Como persona física puedo poner todos mis activos dentro de un fideicomiso, pero no por ello dejaré de ser responsable del pago de mis impuestos y de hacer mis declaraciones, es decir,  lleva transparencia fiscal, salvo casos específicos. Por ejemplo, cuando destino parte de mis inversiones y sobre todo destino los rendimientos obtenidos de estas dentro del fideicomiso para financiar la escuela de mis hijos.

En esos casos los rendimientos que obtengo y que utilizo para pagar las colegiaturas, gastos escolares, los puedo acreditar a final de año en mi declaración como no gravables. Entonces, puedo obtener un beneficio fiscal. Dependerá de las características de cada persona.

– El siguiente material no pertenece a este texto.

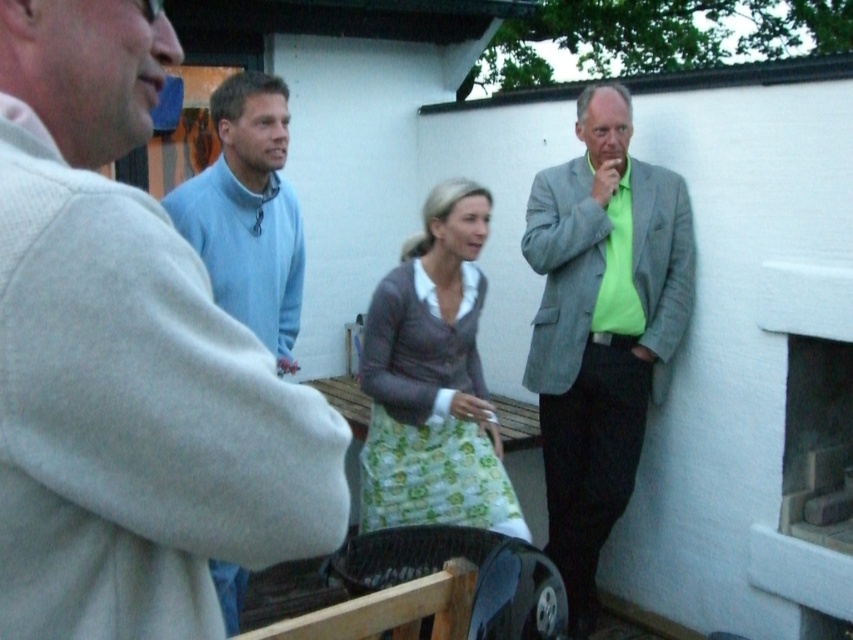
You are organizing a photo shoot and need to ensure that the light gray sweater at upper left and the white stone fireplace at right are both visible in the frame. Given their sizes, which object should you prioritize keeping in the center of the shot to avoid cropping?

The white stone fireplace at right should be prioritized in the center of the shot because it is wider than the light gray sweater at upper left, making it more likely to be cropped if not centered.

You are standing at the camera position and want to throw a ball to hit the white stone fireplace at right. If the maximum distance you can throw is 10 feet, will you be able to reach it?

The white stone fireplace at right is 10.43 feet away from the camera, which is slightly beyond your maximum throwing distance of 10 feet. Therefore, you won not be able to reach it.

Finalmente el fideicomisario no busca un objetivo de simplificar, ni de ahorrar impuestos, pero sí obtener un control, mucha tranquilidad y sobre todo confidencialidad.

También consideremos que no hay edad para adquirir un fideicomiso. Incluso podemos decir que existen fideicomisos para menores de edad, aunque suene extraordinario.

La razón que debe llevarte a pensar si debieras constituirlo o no, es considerarlo a partir de las propiedades que posees. Hay gente muy joven, incluso menor de edad, que heredó cantidades importantes o inmuebles, locales comerciales, etc. Todo requiere de una administración y protección. Lo que rige aquí es la necesidad de cada persona para administrar cada uno de sus bienes.